Yay! Glad you liked it! This is one of my faves.
Do you think I could sub the heavy cream for buttermilk?
Hi there - I wouldn't recommend buttermilk because the end flavor would be very different.
This was seriously as easy, and more fun, as heating up a jar of sauce, and way more delicious! You can taste the shallots and garlic, but they are not too strong. I love creamy red sauce, but had never made one. Will definitely make this again!
Thank you!! So happy you loved it.
I never write reviews but I had to for this - wanted something tomato creamy, delicious and easy and this was PERFECT. will definitely be making it into the weekly dinner rotation. Used chickpea pasta and did some dollops of ricotta on top. Perfection! Thanks for sharing.

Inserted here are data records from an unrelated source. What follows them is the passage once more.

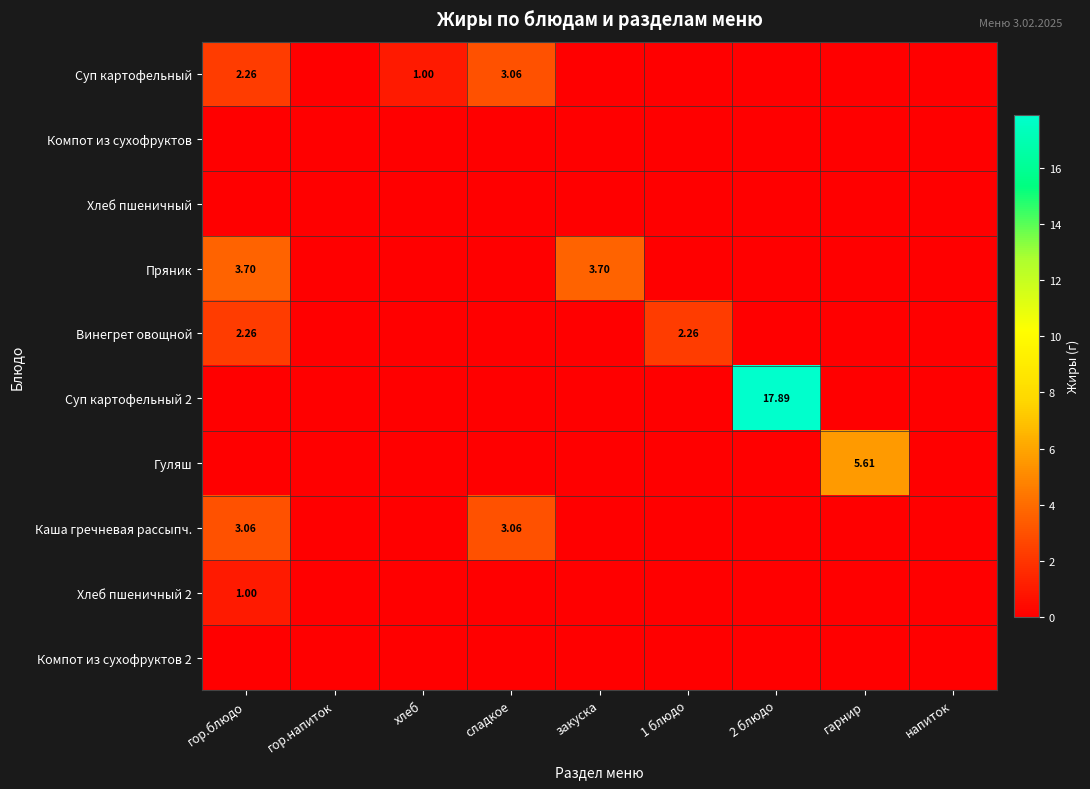

Which series has the widest spread of values?

Суп картофельный 2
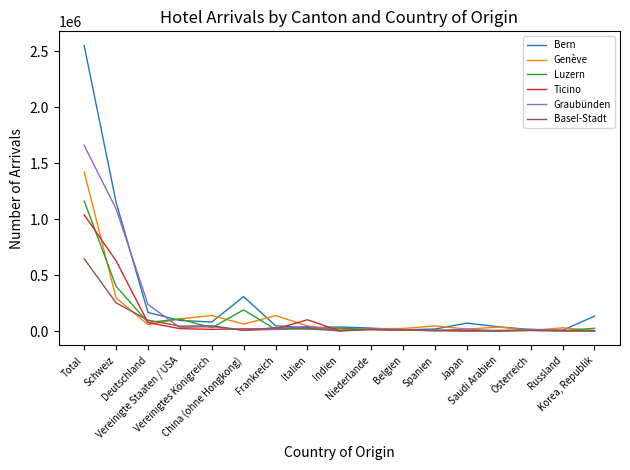

Which series has the widest spread of values?

Bern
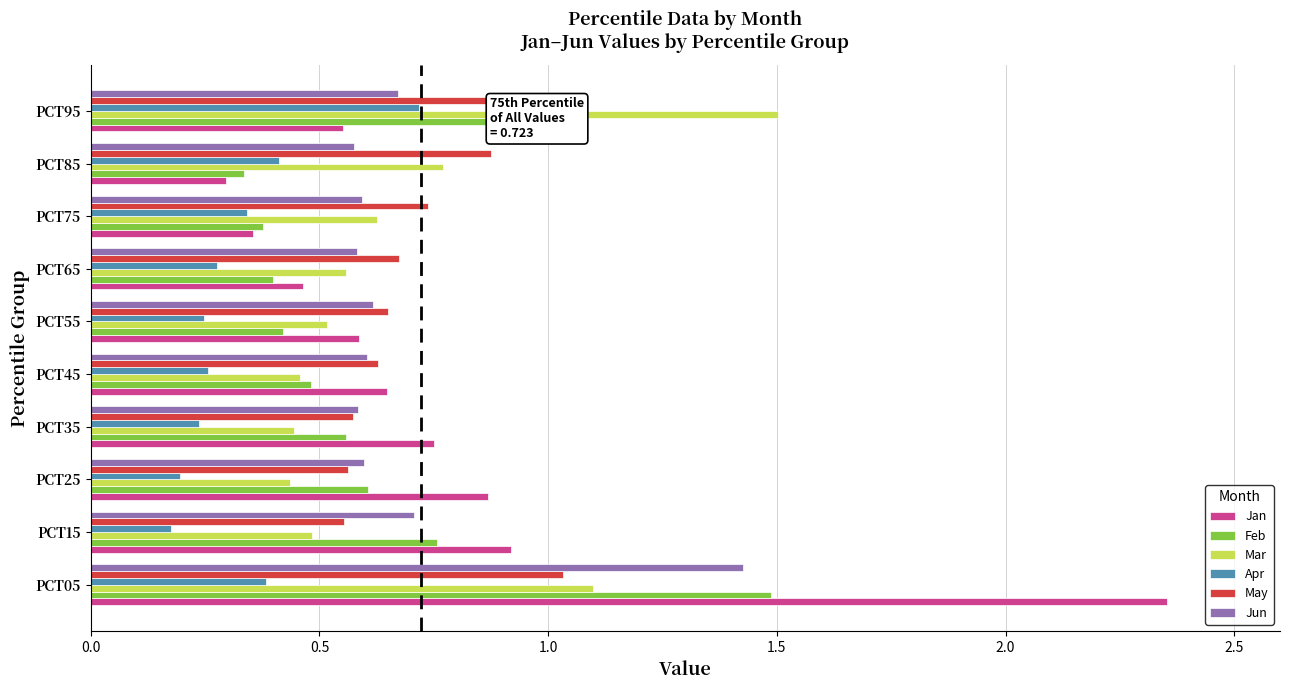

What is the difference between the maximum and minimum values in the Mar series?

1.1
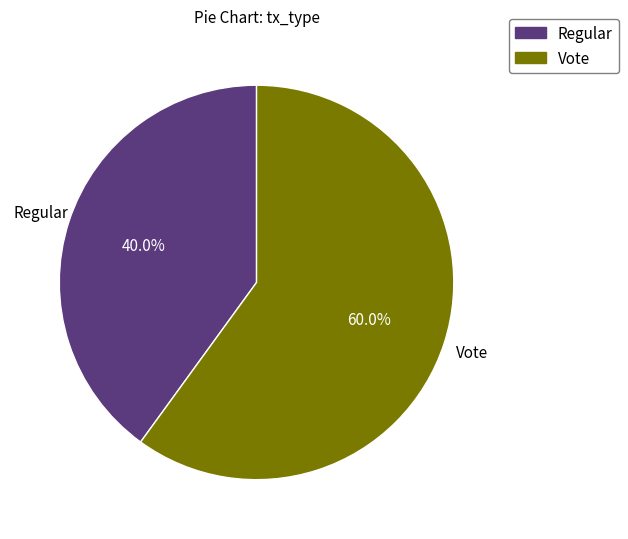

How many segments does this pie chart have?

2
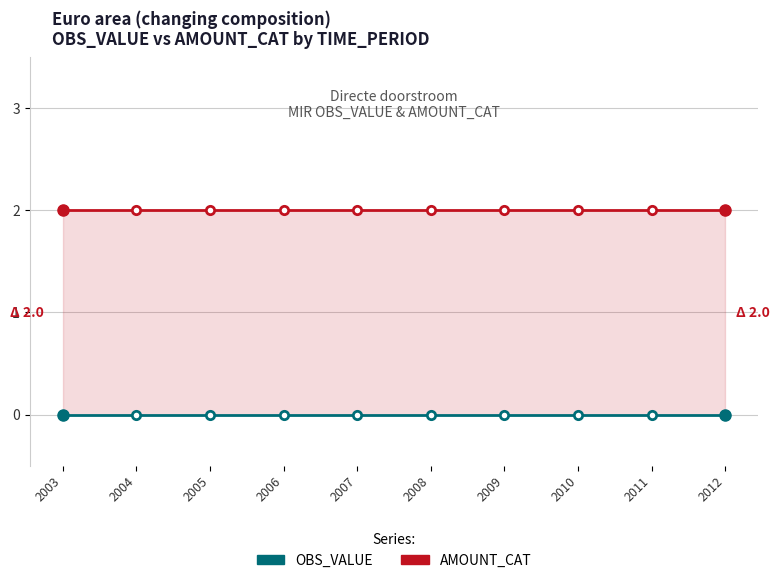

Does the chart have visible grid lines?

Yes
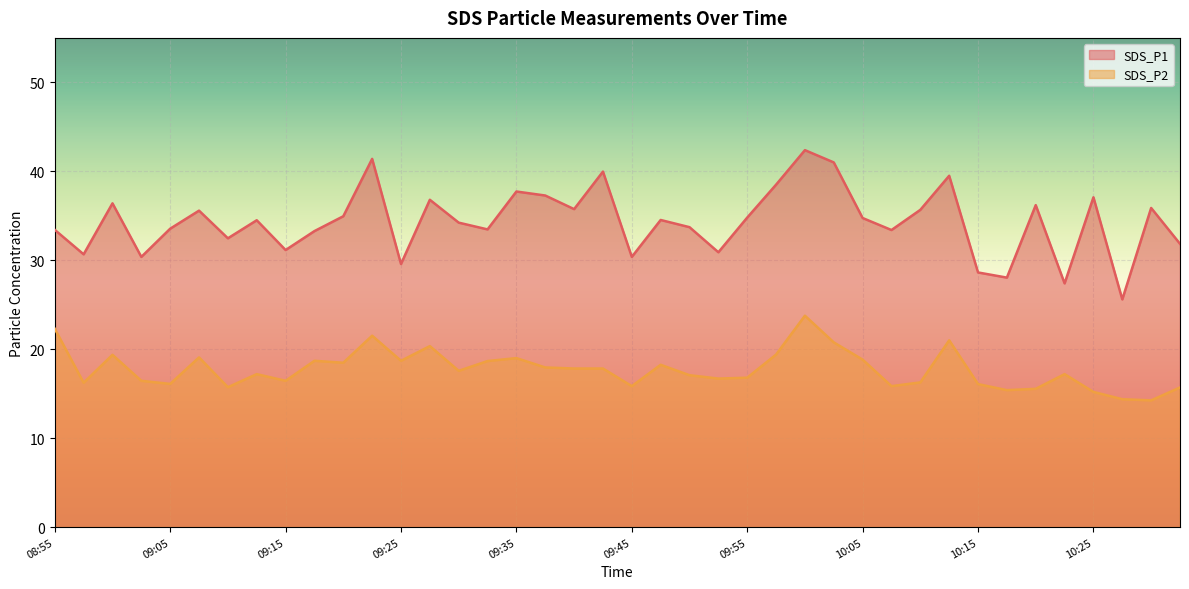

Does the chart display data point markers on the line(s)?

No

Yay I'm so glad to hear you loved it! Thanks for trying it and leaving a review 🙂
Delicious. We didn't have shallots, so I added half a white onion. I also added some salt when I added the tomato paste. Just to give it some more depth, I added oregano and basil. My boyfriend is a cook, so I felt like I needed to do something to impress him.
yay glad you liked it! Thanks for making it!
Honestly this is just vodka sauce without the vodka lol. Still tasty!
In a way, yes! Depending on the vodka sauce 🙂
You listed the Sodium at 1587mg.
I want to make a version with lower sodium and plan to omit the 1 tsp salt. But what other ingredients is the sodium so high in? The tomato paste? Did you include the sodium from the optional parmesan cheese in your total? Any info and tips is helpful. Thank you 😊
Hi! Thanks so much for calling this out - I just realized there was an error in the calculation as one of the ingredients wasn't properly reflected. I just fixed it and also removed the optional parm cheese from the calculation as well. If you want it to be pulled down even further I'd recommend looking for no salt added tomato paste. Hope you love it!
Looks sensational- the sub coconut milk didn’t work out though - taste of coconut wasn’t neutral enough. Any other sub suggestions?
Hi Sophie – I haven't tried this, but I researched and a combo of an alt milk (such as soy) and olive oil may work. Otherwise for dairy-free alternatives coconut cream/milk is your best bet for the right consistency.